Il presidente della Regione Liguria ha diffuso la notizia su Facebook.

«Come già detto più volte – aggiunge Toti – questa non è una gara. Anzi, dobbiamo prendere atto che siamo ancora nel pieno della pandemia: intorno a noi il virus sta crescendo e lo dimostra il fatto che tutte le regioni vicine siano arancioni e che nel Ponente persistano ulteriori restrizioni. Per questo il mantenimento in area gialla va vissuto da ognuno di noi con estrema responsabilità. Ringrazio tutta la nostra sanità, i sindaci che, capendo la situazione, hanno fatto di tutto per evitare gli assembramenti nelle città, e tutti i cittadini che rispettano le regole. La battaglia continua ma noi siamo una grande comunità, lo abbiamo dimostrato in questi mesi e continueremo a farlo».

Sul fronte vaccini Toti ha spiegato che nel Ponente ligure è in atto uno «sforzo straordinario», maggiormente colpito dal Covid con una curva epidemiologica ancora alta. Per questo alle 2.100 vaccinazioni somministrate ogni settimana alle persone ultra 80enni (nelle tre sedi vaccinali della Asl, al domicilio e attraverso le giornate vaccinali nei piccoli comuni dell’entroterra) con un incremento a partire dalla prossima settimana per la somministrazione anche delle seconde dosi entro maggio, se ne aggiungono in via straordinaria altre 5.400 in appena dieci giorni, entro il 14 marzo, per concludere in tempo record tutte le vaccinazioni dei docenti delle scuole, delle forze dell’ordine e dei lavoratori frontalieri.

In particolare, domenica prossima, 7 marzo, si concluderà la vaccinazione delle forze dell’ordine, partita ieri con i primi 60 addetti.

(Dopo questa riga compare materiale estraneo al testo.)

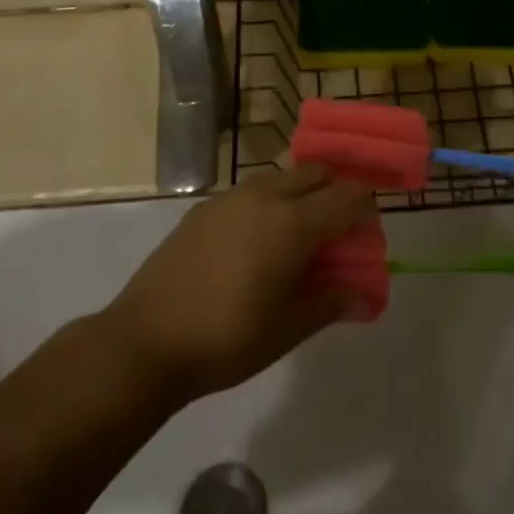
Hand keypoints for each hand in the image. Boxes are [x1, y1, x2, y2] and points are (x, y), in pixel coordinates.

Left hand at [100, 167, 376, 405]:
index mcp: (293, 222)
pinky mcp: (203, 208)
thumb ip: (332, 303)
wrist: (146, 339)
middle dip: (336, 193)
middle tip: (338, 233)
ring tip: (298, 237)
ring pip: (282, 177)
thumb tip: (366, 299)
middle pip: (316, 174)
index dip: (366, 211)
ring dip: (301, 195)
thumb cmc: (228, 338)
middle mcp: (265, 196)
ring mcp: (230, 197)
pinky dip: (269, 203)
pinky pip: (251, 191)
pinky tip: (256, 243)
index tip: (367, 237)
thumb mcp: (289, 328)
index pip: (347, 196)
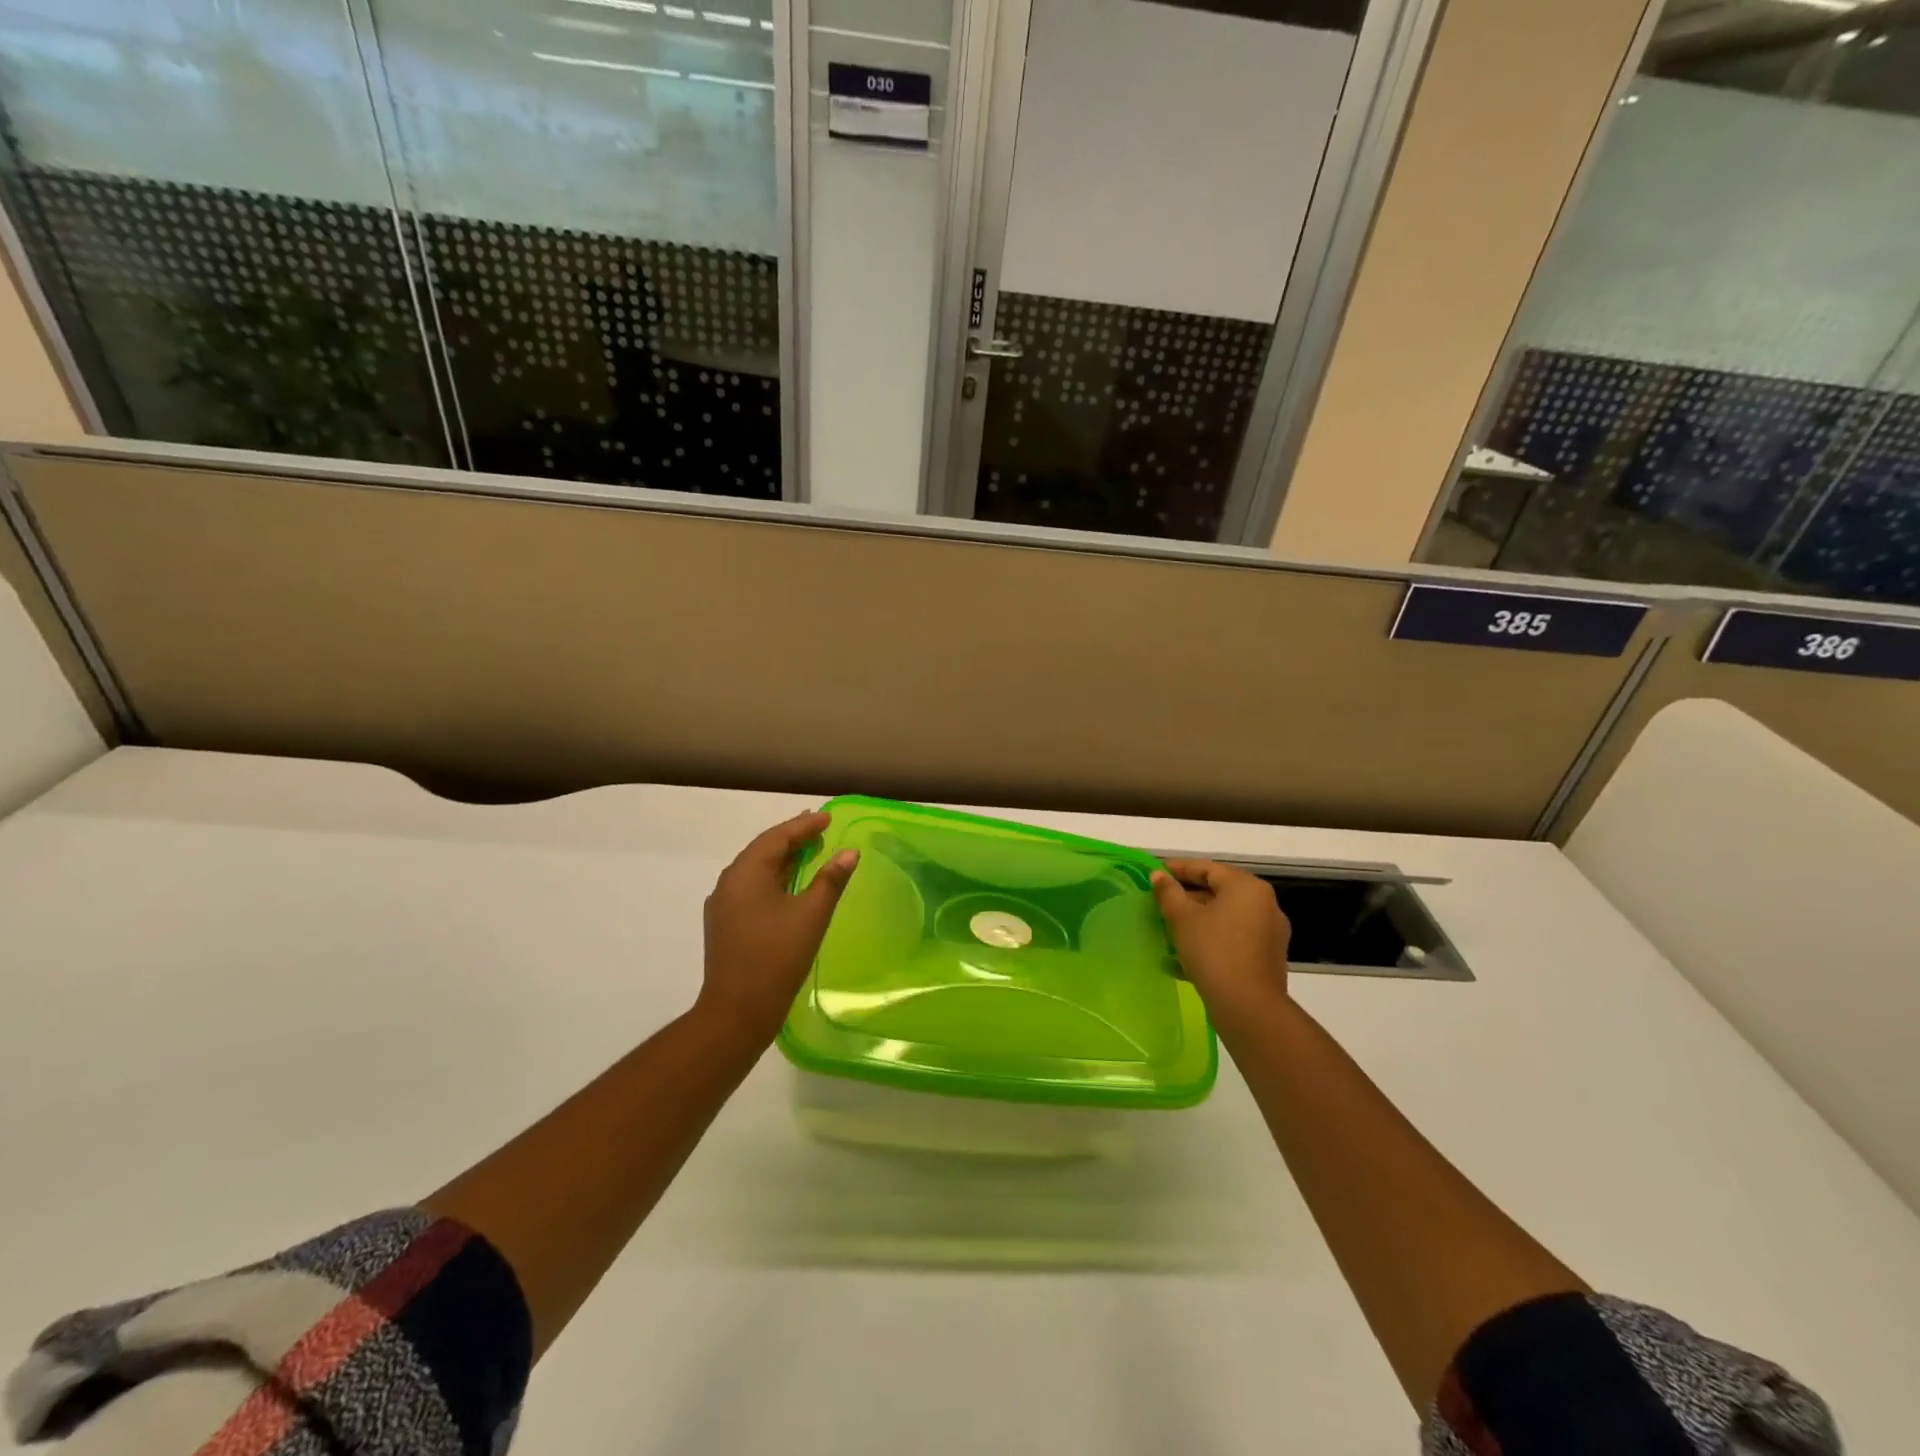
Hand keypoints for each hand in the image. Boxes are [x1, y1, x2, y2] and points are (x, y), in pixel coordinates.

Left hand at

Altrettante dosi vengono somministrate oggi e si proseguirà fino a domenica con 200 vaccinazioni al giorno divise nelle sedi vaccinali di Asl1, per un totale di oltre 1200 vigili del fuoco, agenti di polizia e militari.
Per quanto riguarda i frontalieri, sono già oltre 2500 quelli già vaccinati a cui se ne aggiungeranno altri 1.200 entro il 14 marzo, completando la campagna rivolta a questa categoria.

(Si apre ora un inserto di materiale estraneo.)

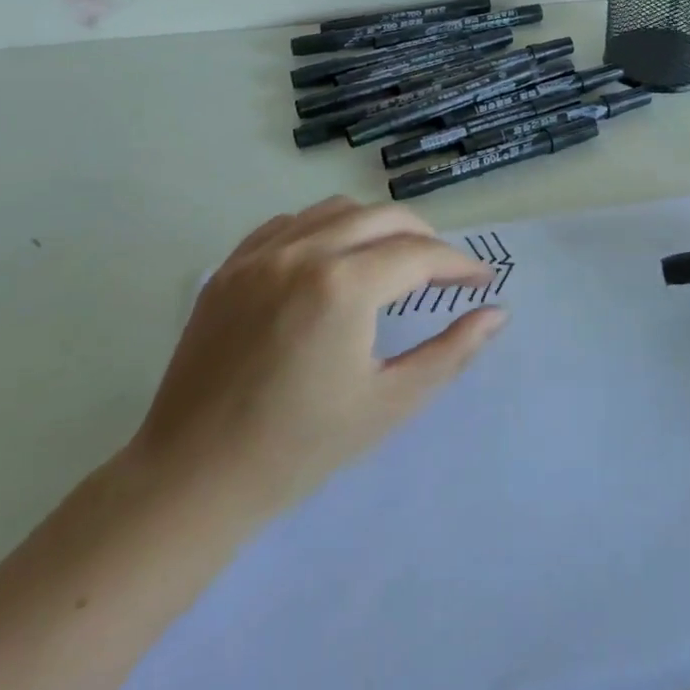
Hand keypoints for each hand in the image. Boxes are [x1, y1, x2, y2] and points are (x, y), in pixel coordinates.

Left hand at [128, 197, 501, 522]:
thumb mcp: (389, 403)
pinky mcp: (229, 267)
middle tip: (444, 271)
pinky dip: (324, 229)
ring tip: (392, 260)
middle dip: (425, 237)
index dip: (459, 265)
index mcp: (343, 286)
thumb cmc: (300, 448)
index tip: (482, 282)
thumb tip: (497, 313)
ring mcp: (259, 255)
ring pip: (337, 210)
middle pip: (384, 216)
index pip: (420, 254)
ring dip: (376, 226)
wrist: (192, 478)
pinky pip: (289, 224)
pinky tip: (331, 261)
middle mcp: (302, 252)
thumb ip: (451, 352)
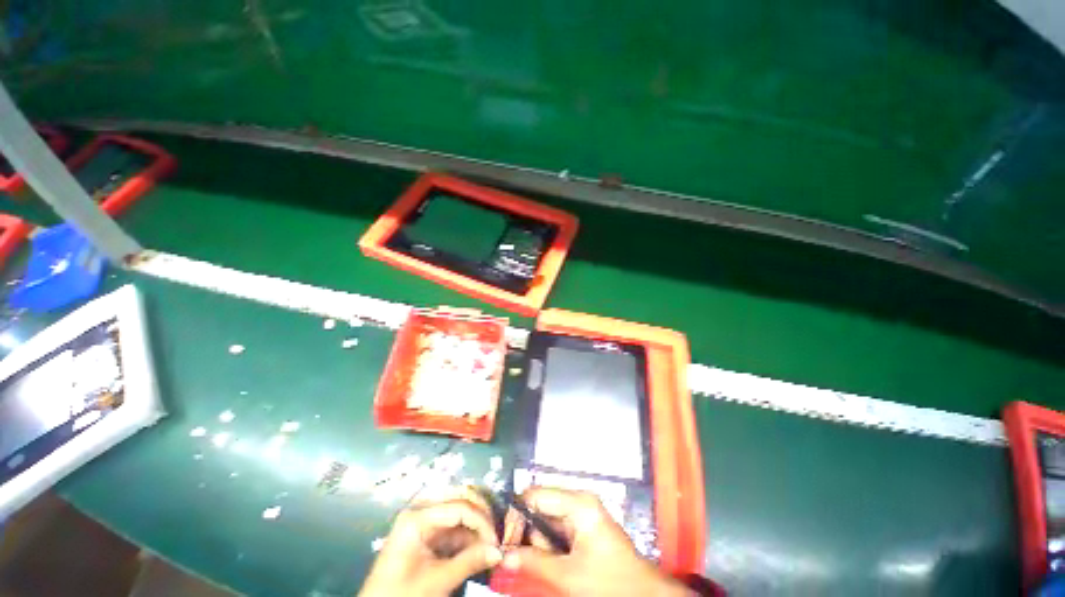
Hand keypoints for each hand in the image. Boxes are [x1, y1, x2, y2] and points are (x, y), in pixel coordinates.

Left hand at [359, 488, 502, 596]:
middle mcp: (421, 511)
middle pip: (459, 499)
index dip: (482, 521)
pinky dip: (467, 535)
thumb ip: (470, 562)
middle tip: (496, 534)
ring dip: (476, 524)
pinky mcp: (426, 534)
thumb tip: (499, 551)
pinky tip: (479, 547)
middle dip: (481, 514)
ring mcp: (423, 521)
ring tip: (490, 541)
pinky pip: (452, 526)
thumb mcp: (438, 581)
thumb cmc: (403, 595)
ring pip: (458, 511)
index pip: (459, 507)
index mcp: (418, 516)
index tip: (497, 541)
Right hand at [501, 487, 690, 596]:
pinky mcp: (583, 527)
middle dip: (529, 534)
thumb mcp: (569, 575)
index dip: (516, 516)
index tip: (504, 542)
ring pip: (546, 521)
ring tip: (552, 568)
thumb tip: (504, 555)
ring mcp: (581, 513)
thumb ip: (534, 562)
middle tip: (522, 559)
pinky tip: (555, 565)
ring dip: (539, 544)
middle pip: (539, 507)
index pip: (535, 495)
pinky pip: (556, 530)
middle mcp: (578, 501)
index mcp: (577, 502)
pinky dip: (549, 547)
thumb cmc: (610, 582)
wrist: (643, 594)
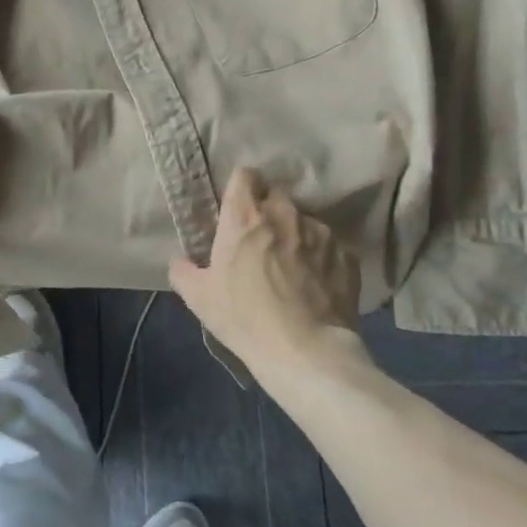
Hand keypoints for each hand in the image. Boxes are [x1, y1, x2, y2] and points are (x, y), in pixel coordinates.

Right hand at [169, 169, 360, 380]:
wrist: (305, 351)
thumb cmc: (245, 318)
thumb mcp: (199, 298)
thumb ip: (183, 271)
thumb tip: (180, 261)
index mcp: (245, 216)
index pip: (245, 175)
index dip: (242, 188)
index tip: (239, 208)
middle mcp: (284, 213)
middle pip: (276, 194)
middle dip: (269, 211)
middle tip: (262, 240)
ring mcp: (320, 232)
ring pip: (305, 220)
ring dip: (296, 234)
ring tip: (294, 266)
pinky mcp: (346, 254)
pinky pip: (330, 246)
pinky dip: (321, 258)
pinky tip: (316, 284)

Entro quella data saranno vaccinati anche tutti i 2.600 insegnanti imperiesi: la campagna vaccinale loro dedicata partirà nei prossimi giorni con la somministrazione del vaccino ai primi 150 docenti nelle sedi di Camporosso, Taggia e Imperia.

Intanto, domani, sabato 6 marzo, e domenica 7 sono previste due giornate vaccinali a Pieve di Teco per la vaccinazione di 240 persone ultra 80enni.

«Quello che stiamo mettendo in campo in questo territorio – aggiunge Toti – è un impegno molto significativo. In questo modo, dal 15 marzo potremo partire subito a regime con la vaccinazione delle altre fasce di popolazione maggiormente esposte a rischi in caso di contagio, a partire dai cittadini ‘ultravulnerabili’. In campo entreranno anche i medici di medicina generale, che saranno operativi dal lunedì al venerdì dalle 14 alle 22 nelle tre sedi vaccinali della Asl. Il mio ringraziamento è rivolto a tutto il personale della Asl1 e di tutta la sanità ligure».